Corporate Culture Ngutang (Ngemplang?)
Dirilis pertama di Facebook pribadi.
Kebiasaan perdagangan internal, ambil untung dari biaya operasi sendiri yang di cost-recovery, dan menunda bahkan mengemplang pembayaran ke pihak ketiga, nampaknya sudah/sedang akan menjadi “corporate culture” dari beberapa perusahaan migas nasional kita. Hal ini terjadi dan makin menjadi-jadi karena perusahaan-perusahaan perintis, yang dijadikan role model, terus menerus melakukan hal itu dikombinasikan dengan permainan politik lewat partai maupun bargaining di legislatif dan eksekutif pemerintahan negara ini.

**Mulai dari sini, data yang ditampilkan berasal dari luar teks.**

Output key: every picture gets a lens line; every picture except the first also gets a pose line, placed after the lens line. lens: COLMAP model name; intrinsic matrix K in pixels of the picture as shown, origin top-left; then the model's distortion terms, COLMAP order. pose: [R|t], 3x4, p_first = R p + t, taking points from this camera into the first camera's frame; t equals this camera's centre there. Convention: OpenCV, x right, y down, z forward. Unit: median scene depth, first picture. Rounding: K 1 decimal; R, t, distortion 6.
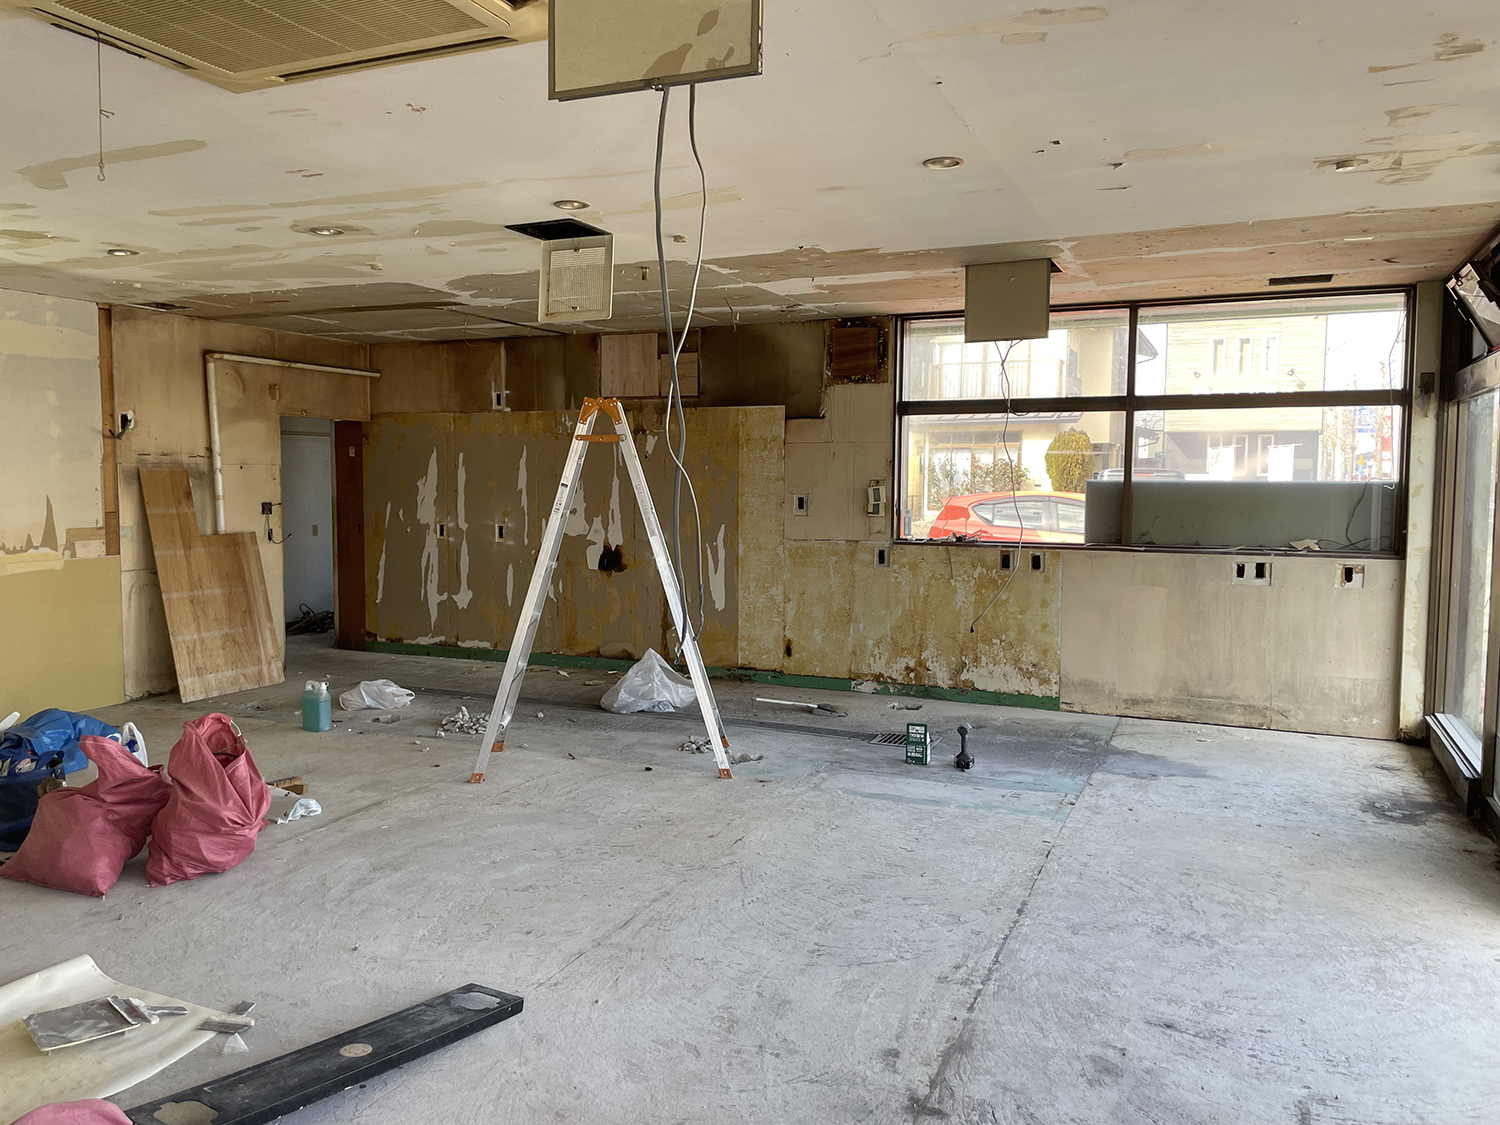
lens RADIAL K [[1134.0, 0, 750.0], [0, 1134.0, 562.5], [0, 0, 1]] dist [0.084115, -0.116476]
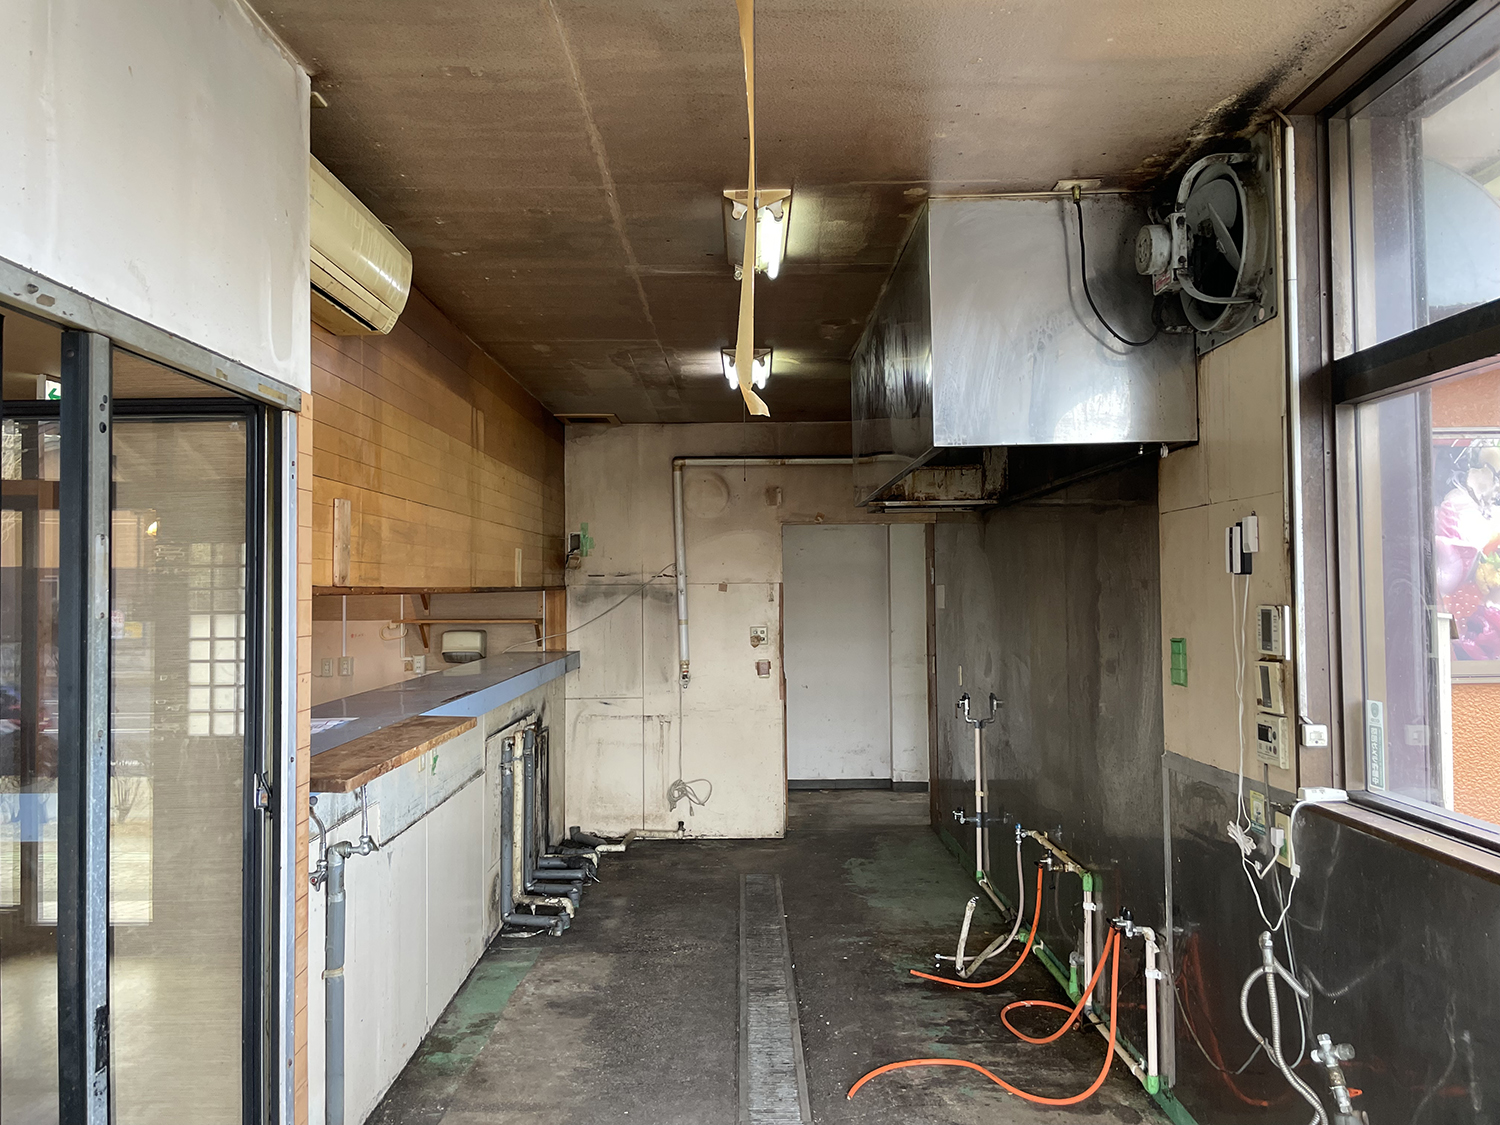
lens RADIAL K [[1134.0, 0, 750.0], [0, 1134.0, 562.5], [0, 0, 1]] dist [0.084115, -0.116476]
pose [[0.418194, -0.027359, -0.907946, 0.350253], [-0.057917, 0.996709, -0.056709, -0.057098], [0.906510, 0.076301, 0.415233, 0.698705]]
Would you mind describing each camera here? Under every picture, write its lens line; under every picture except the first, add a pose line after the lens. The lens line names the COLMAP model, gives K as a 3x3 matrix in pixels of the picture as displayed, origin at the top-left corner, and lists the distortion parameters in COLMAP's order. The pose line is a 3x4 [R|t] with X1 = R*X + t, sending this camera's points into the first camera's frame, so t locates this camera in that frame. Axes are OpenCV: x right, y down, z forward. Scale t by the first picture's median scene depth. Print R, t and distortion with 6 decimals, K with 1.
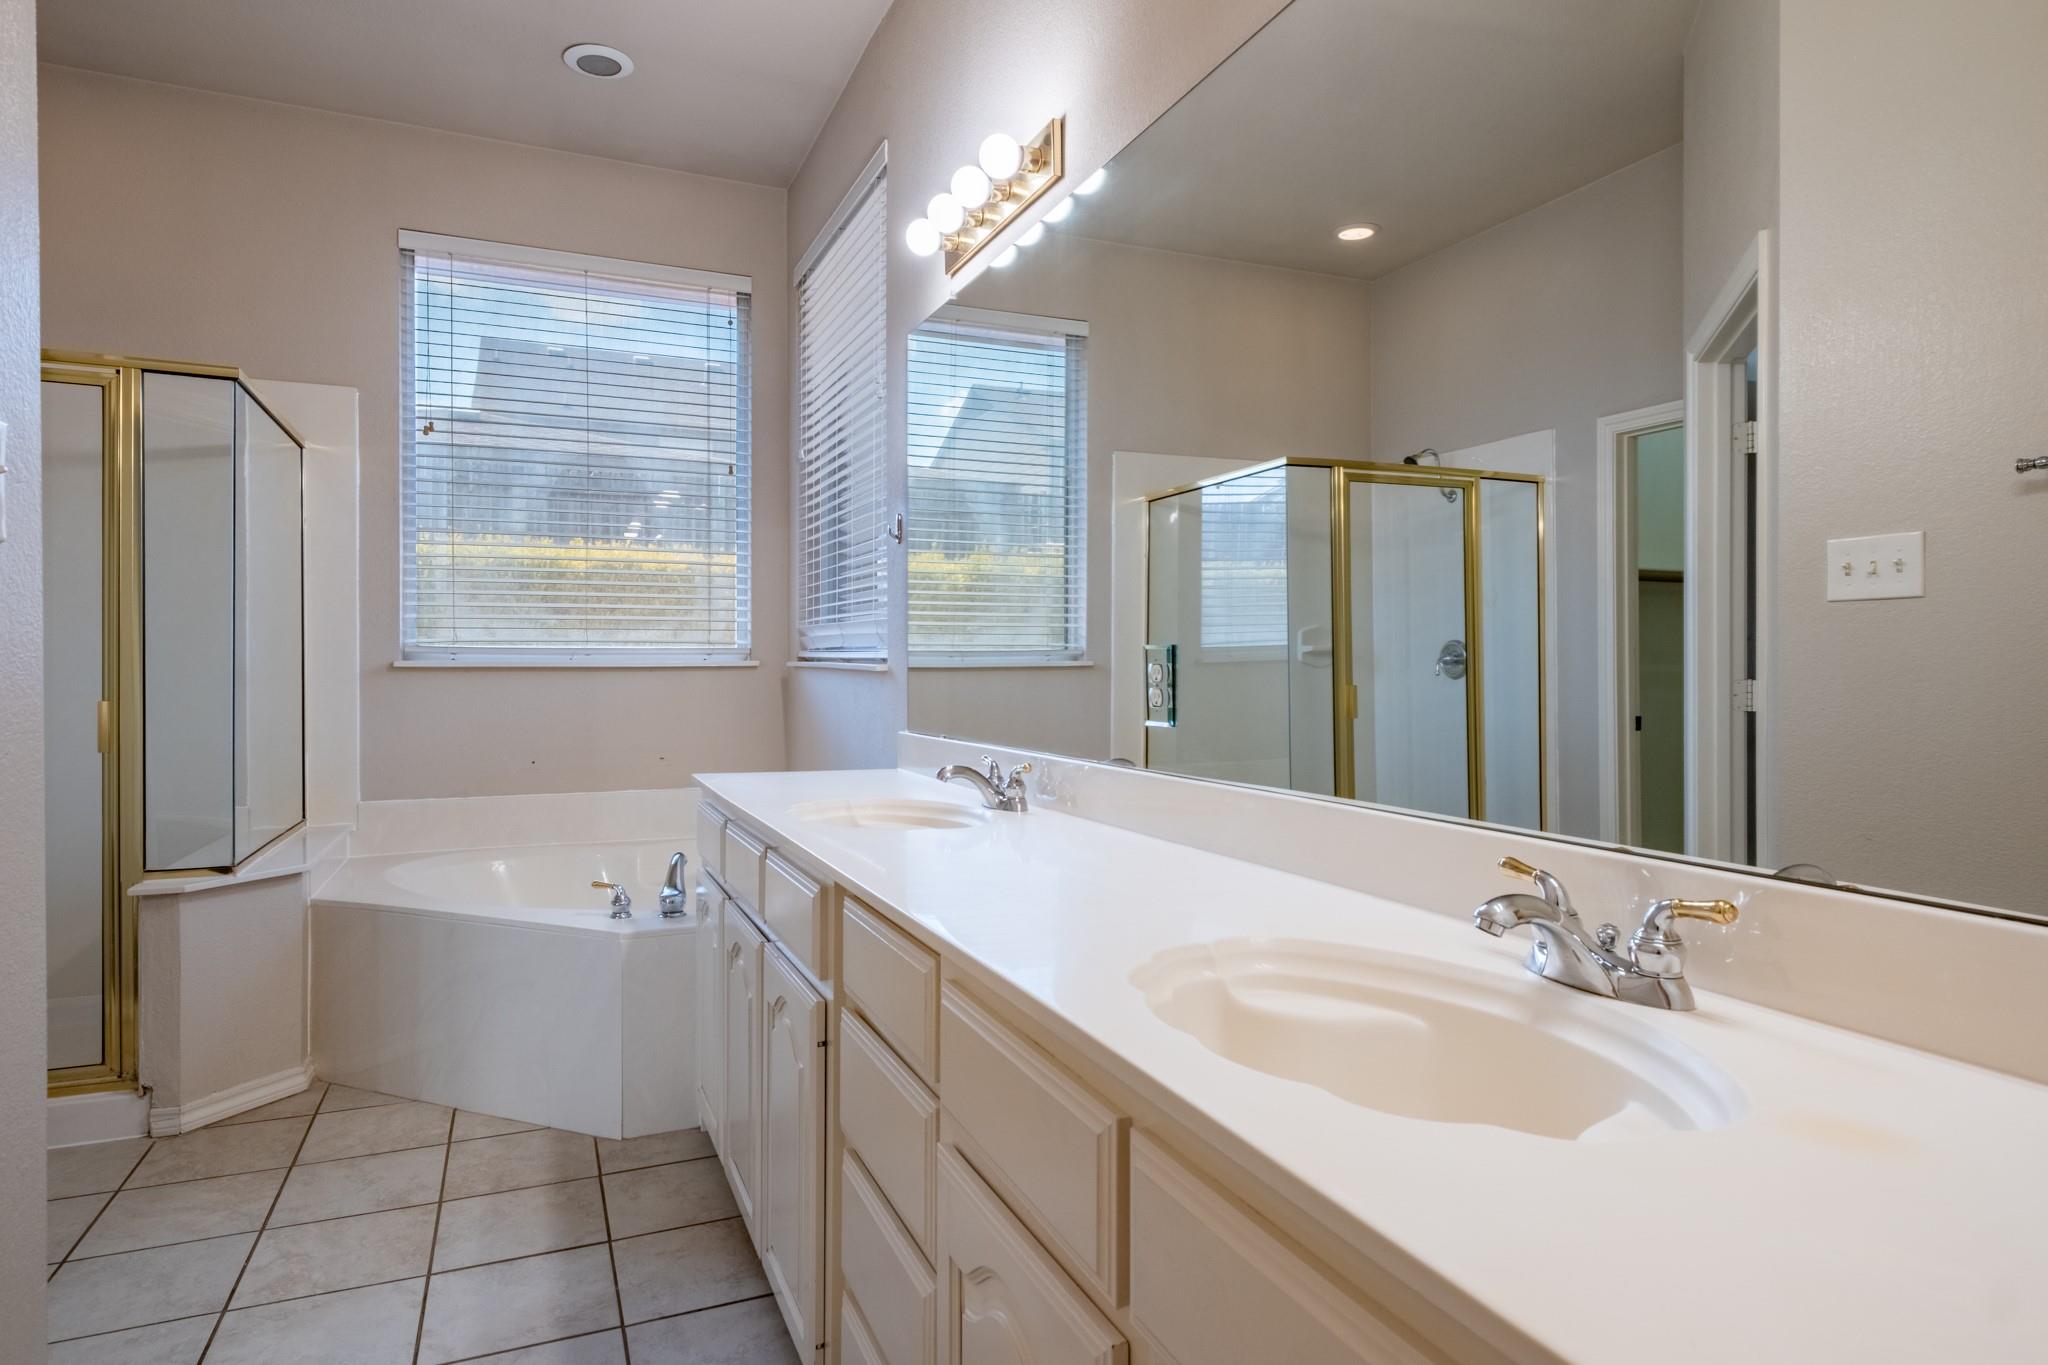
lens RADIAL K [[1118.1, 0, 1015.9], [0, 1118.1, 680.2], [0, 0, 1]] dist [0.002034, -0.001229]
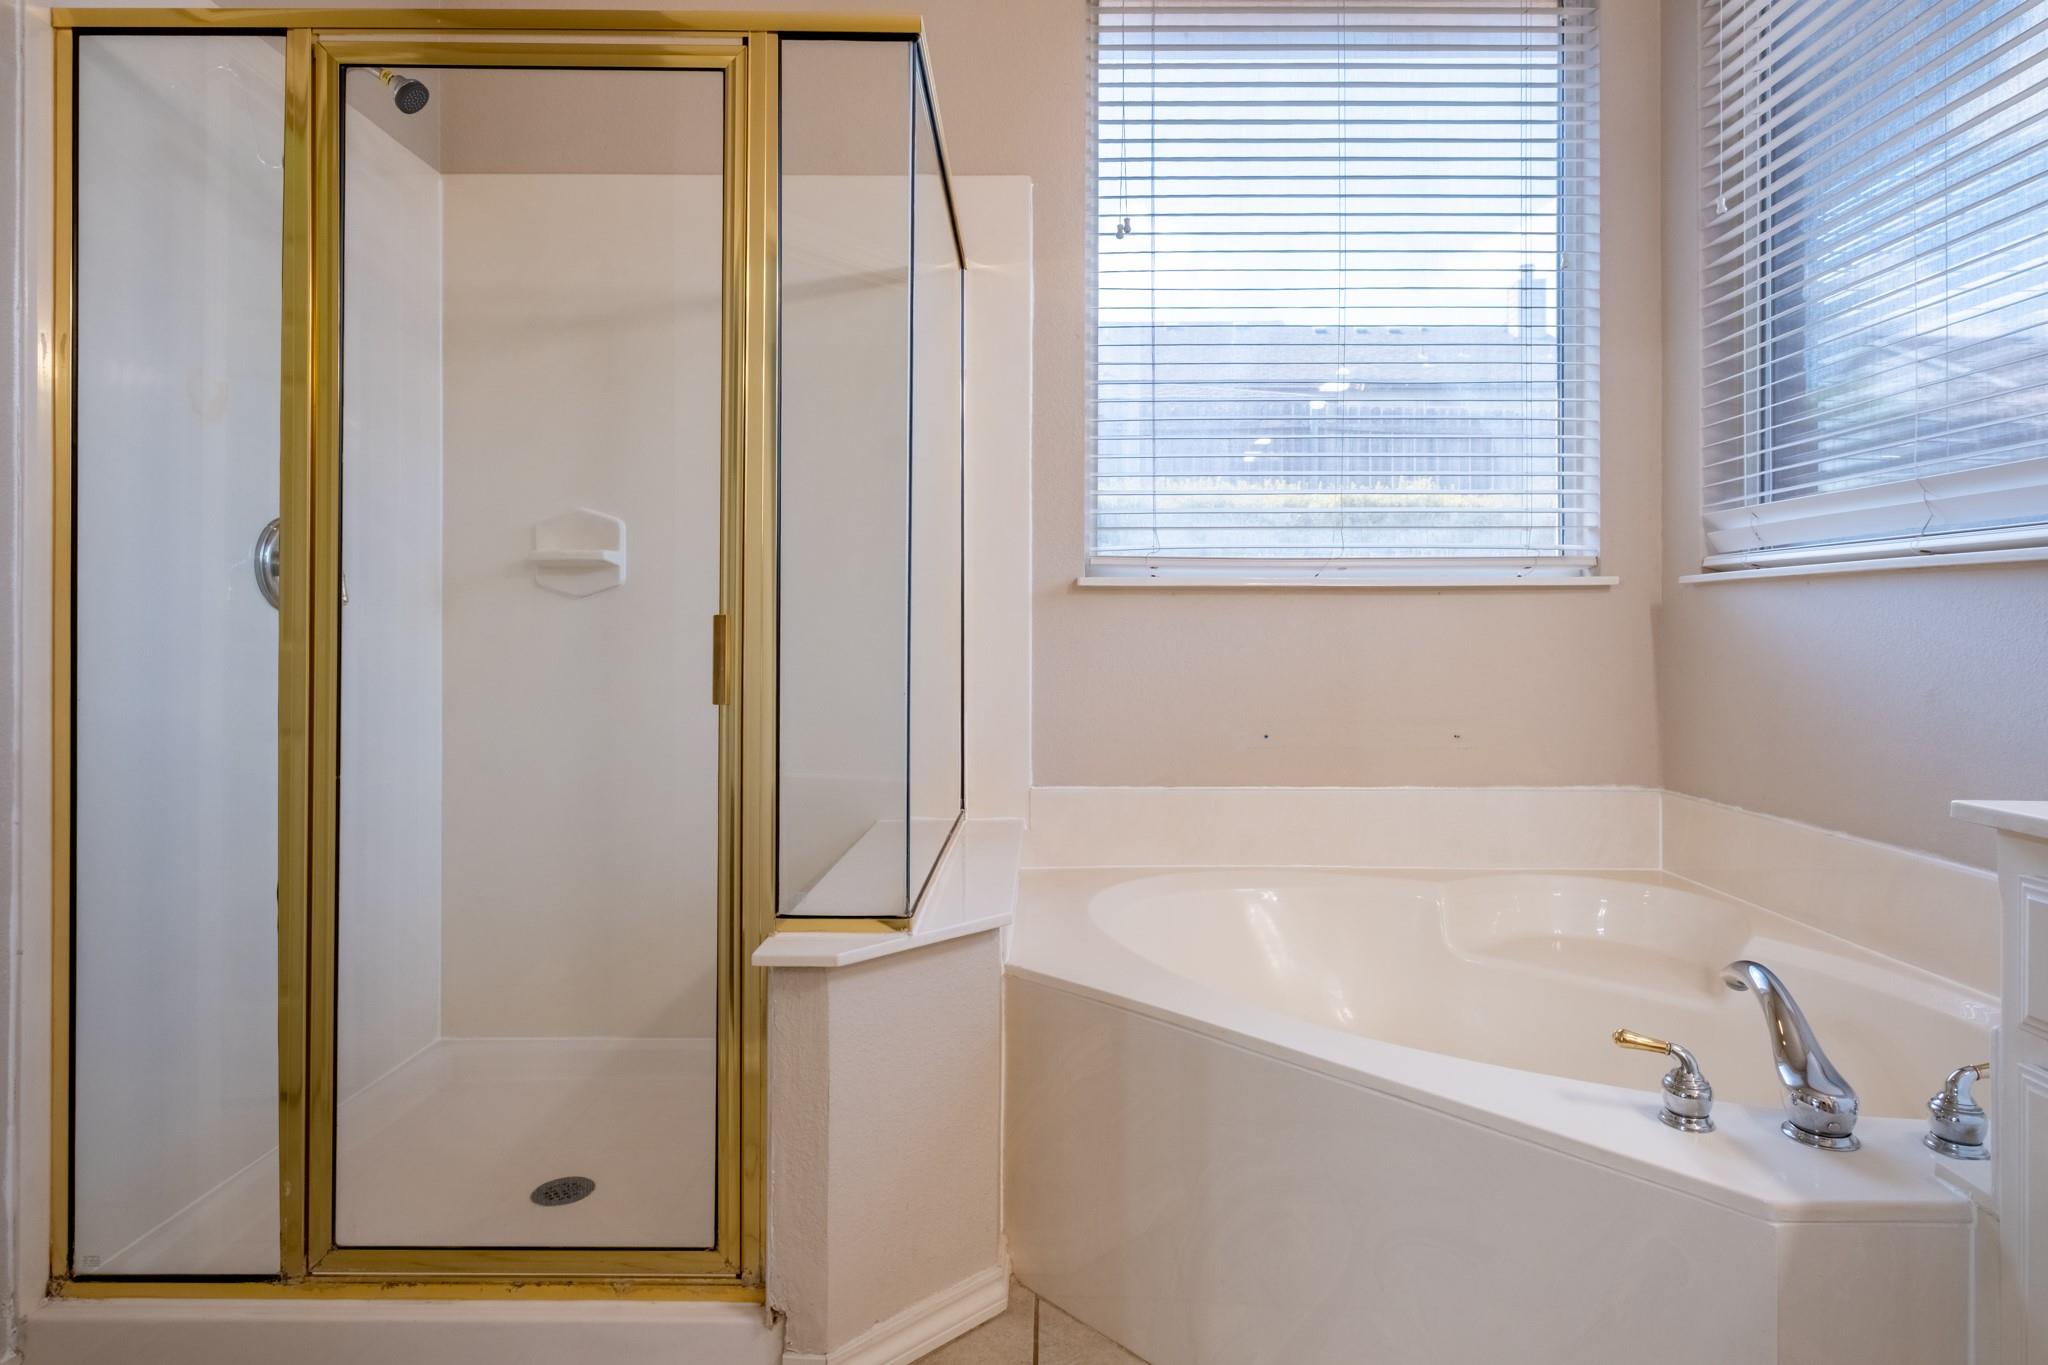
lens RADIAL K [[1118.1, 0, 1049.9], [0, 1118.1, 632.5], [0, 0, 1]] dist [0.002034, -0.001229]
pose [[0.915050, 0.000404, -0.403340, -0.382087], [-0.004632, 0.999944, -0.009506, 0.028306], [0.403313, 0.010567, 0.915001, 0.483115]]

Perubahan baru akan terjadi kalau dalam Pemilu 2014 mendatang partai yang menang dan Presiden yang terpilih tidak menolerir adanya permainan-permainan seperti itu – dengan syarat mereka juga tidak berhutang budi atau tersandera oleh para pemain dengan “corporate culture” seperti itu.
Hal lain yang perlu dicatat dari fenomena “corporate culture” itu adalah:
Teman-teman professional yang bekerja di sana yang semula dikenal punya idealisme dan integritas yang tinggi akhirnya menjadi hanyut dalam “culture” atau minimal bersikap “permissive” (maklum) dengan alasan keterpaksaan.
Idealisme “pribumi berjaya”, “anti-asing”, “berdikari”, dan sejenisnya menjadi langganan wajib alasan pemaafan (excuse) bagi perilaku-perilaku bisnis yang tidak etis itu.
Asal mulanya kemungkinan adalah penerapan strategi financial engineering yang memaksimalkan keuntungan dari modal yang ada, yang selanjutnya mengorbankan etika bisnis, yang bukan tidak mungkin akhirnya akan mendegradasi moral secara keseluruhan.